:: SUPPLIED RECORDS ::
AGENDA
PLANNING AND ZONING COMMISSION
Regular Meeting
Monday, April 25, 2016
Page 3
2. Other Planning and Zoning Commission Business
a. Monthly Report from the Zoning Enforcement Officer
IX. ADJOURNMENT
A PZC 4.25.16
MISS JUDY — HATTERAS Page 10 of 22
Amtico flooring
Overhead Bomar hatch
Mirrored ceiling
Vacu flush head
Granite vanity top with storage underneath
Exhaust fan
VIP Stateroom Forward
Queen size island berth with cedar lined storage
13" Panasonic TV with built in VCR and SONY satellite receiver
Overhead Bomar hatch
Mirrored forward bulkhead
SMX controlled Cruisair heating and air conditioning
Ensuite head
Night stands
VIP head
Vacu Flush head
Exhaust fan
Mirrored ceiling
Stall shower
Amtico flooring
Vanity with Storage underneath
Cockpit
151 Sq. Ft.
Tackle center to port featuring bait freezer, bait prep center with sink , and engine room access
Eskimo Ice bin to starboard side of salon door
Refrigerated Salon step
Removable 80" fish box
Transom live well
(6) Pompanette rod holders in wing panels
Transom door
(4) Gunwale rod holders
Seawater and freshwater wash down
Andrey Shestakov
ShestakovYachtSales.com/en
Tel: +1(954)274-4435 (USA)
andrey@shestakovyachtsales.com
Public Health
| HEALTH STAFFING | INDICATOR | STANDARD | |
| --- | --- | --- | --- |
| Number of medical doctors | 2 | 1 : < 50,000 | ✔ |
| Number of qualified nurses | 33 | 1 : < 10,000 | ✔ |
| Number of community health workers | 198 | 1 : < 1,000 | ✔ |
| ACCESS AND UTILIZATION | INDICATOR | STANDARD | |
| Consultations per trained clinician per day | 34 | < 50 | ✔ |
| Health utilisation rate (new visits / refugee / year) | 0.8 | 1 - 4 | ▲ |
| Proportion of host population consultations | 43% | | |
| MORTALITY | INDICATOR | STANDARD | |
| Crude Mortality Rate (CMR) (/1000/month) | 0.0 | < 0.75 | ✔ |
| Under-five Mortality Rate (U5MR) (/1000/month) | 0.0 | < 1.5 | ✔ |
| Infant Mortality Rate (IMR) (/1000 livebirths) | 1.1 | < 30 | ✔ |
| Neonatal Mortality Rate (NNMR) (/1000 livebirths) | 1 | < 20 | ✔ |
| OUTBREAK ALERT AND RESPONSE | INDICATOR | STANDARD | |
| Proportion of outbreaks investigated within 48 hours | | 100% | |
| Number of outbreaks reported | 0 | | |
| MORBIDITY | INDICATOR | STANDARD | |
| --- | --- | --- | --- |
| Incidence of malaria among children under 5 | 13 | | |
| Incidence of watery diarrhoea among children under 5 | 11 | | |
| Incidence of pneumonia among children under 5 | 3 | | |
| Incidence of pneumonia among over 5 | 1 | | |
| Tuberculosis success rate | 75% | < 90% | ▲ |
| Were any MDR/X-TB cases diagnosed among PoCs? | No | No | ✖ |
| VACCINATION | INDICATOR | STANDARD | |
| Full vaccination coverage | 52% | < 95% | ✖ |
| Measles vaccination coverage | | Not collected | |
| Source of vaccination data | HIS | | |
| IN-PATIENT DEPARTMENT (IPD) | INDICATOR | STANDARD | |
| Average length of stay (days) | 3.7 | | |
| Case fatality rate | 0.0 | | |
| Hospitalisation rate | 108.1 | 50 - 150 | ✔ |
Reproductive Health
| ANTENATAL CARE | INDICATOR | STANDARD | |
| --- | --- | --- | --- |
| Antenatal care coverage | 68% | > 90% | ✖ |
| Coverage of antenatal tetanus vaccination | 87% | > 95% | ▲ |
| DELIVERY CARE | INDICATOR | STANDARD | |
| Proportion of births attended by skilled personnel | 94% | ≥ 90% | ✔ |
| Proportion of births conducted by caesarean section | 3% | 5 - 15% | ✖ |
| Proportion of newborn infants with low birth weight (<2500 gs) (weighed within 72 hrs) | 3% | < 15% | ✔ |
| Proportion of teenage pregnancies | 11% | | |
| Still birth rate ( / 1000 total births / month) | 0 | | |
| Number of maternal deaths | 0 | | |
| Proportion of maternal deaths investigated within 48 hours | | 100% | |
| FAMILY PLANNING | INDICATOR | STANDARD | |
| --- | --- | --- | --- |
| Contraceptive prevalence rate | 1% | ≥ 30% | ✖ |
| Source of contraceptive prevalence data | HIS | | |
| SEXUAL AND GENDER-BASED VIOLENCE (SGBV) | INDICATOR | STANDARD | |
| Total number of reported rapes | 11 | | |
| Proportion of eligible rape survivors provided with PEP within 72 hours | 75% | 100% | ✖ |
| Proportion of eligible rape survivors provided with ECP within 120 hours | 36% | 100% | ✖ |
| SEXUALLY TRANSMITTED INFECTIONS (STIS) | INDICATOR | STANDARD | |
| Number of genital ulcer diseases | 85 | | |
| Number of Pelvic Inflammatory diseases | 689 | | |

:: EXERCISE DIRECTIONS ::
Repeat all the material above, matching every character.

:: SOLUTION TO THIS EXERCISE ::
AGENDA
PLANNING AND ZONING COMMISSION
Regular Meeting
Monday, April 25, 2016
Page 3
2. Other Planning and Zoning Commission Business
a. Monthly Report from the Zoning Enforcement Officer
IX. ADJOURNMENT
A PZC 4.25.16
MISS JUDY — HATTERAS Page 10 of 22
Amtico flooring
Overhead Bomar hatch
Mirrored ceiling
Vacu flush head
Granite vanity top with storage underneath
Exhaust fan
VIP Stateroom Forward
Queen size island berth with cedar lined storage
13" Panasonic TV with built in VCR and SONY satellite receiver
Overhead Bomar hatch
Mirrored forward bulkhead
SMX controlled Cruisair heating and air conditioning
Ensuite head
Night stands
VIP head
Vacu Flush head
Exhaust fan
Mirrored ceiling
Stall shower
Amtico flooring
Vanity with Storage underneath
Cockpit
151 Sq. Ft.
Tackle center to port featuring bait freezer, bait prep center with sink , and engine room access
Eskimo Ice bin to starboard side of salon door
Refrigerated Salon step
Removable 80" fish box
Transom live well
(6) Pompanette rod holders in wing panels
Transom door
(4) Gunwale rod holders
Seawater and freshwater wash down
Andrey Shestakov
ShestakovYachtSales.com/en
Tel: +1(954)274-4435 (USA)
andrey@shestakovyachtsales.com
Public Health
| HEALTH STAFFING | INDICATOR | STANDARD | |
| --- | --- | --- | --- |
| Number of medical doctors | 2 | 1 : < 50,000 | ✔ |
| Number of qualified nurses | 33 | 1 : < 10,000 | ✔ |
| Number of community health workers | 198 | 1 : < 1,000 | ✔ |
| ACCESS AND UTILIZATION | INDICATOR | STANDARD | |
| Consultations per trained clinician per day | 34 | < 50 | ✔ |
| Health utilisation rate (new visits / refugee / year) | 0.8 | 1 - 4 | ▲ |
| Proportion of host population consultations | 43% | | |
| MORTALITY | INDICATOR | STANDARD | |
| Crude Mortality Rate (CMR) (/1000/month) | 0.0 | < 0.75 | ✔ |
| Under-five Mortality Rate (U5MR) (/1000/month) | 0.0 | < 1.5 | ✔ |
| Infant Mortality Rate (IMR) (/1000 livebirths) | 1.1 | < 30 | ✔ |
| Neonatal Mortality Rate (NNMR) (/1000 livebirths) | 1 | < 20 | ✔ |
| OUTBREAK ALERT AND RESPONSE | INDICATOR | STANDARD | |
| Proportion of outbreaks investigated within 48 hours | | 100% | |
| Number of outbreaks reported | 0 | | |
| MORBIDITY | INDICATOR | STANDARD | |
| --- | --- | --- | --- |
| Incidence of malaria among children under 5 | 13 | | |
| Incidence of watery diarrhoea among children under 5 | 11 | | |
| Incidence of pneumonia among children under 5 | 3 | | |
| Incidence of pneumonia among over 5 | 1 | | |
| Tuberculosis success rate | 75% | < 90% | ▲ |
| Were any MDR/X-TB cases diagnosed among PoCs? | No | No | ✖ |
| VACCINATION | INDICATOR | STANDARD | |
| Full vaccination coverage | 52% | < 95% | ✖ |
| Measles vaccination coverage | | Not collected | |
| Source of vaccination data | HIS | | |
| IN-PATIENT DEPARTMENT (IPD) | INDICATOR | STANDARD | |
| Average length of stay (days) | 3.7 | | |
| Case fatality rate | 0.0 | | |
| Hospitalisation rate | 108.1 | 50 - 150 | ✔ |
Reproductive Health
| ANTENATAL CARE | INDICATOR | STANDARD | |
| --- | --- | --- | --- |
| Antenatal care coverage | 68% | > 90% | ✖ |
| Coverage of antenatal tetanus vaccination | 87% | > 95% | ▲ |
| DELIVERY CARE | INDICATOR | STANDARD | |
| Proportion of births attended by skilled personnel | 94% | ≥ 90% | ✔ |
| Proportion of births conducted by caesarean section | 3% | 5 - 15% | ✖ |
| Proportion of newborn infants with low birth weight (<2500 gs) (weighed within 72 hrs) | 3% | < 15% | ✔ |
| Proportion of teenage pregnancies | 11% | | |
| Still birth rate ( / 1000 total births / month) | 0 | | |
| Number of maternal deaths | 0 | | |
| Proportion of maternal deaths investigated within 48 hours | | 100% | |
| FAMILY PLANNING | INDICATOR | STANDARD | |
| --- | --- | --- | --- |
| Contraceptive prevalence rate | 1% | ≥ 30% | ✖ |
| Source of contraceptive prevalence data | HIS | | |
| SEXUAL AND GENDER-BASED VIOLENCE (SGBV) | INDICATOR | STANDARD | |
| Total number of reported rapes | 11 | | |
| Proportion of eligible rape survivors provided with PEP within 72 hours | 75% | 100% | ✖ |
| Proportion of eligible rape survivors provided with ECP within 120 hours | 36% | 100% | ✖ |
| SEXUALLY TRANSMITTED INFECTIONS (STIS) | INDICATOR | STANDARD | |
| Number of genital ulcer diseases | 85 | | |
| Number of Pelvic Inflammatory diseases | 689 | | |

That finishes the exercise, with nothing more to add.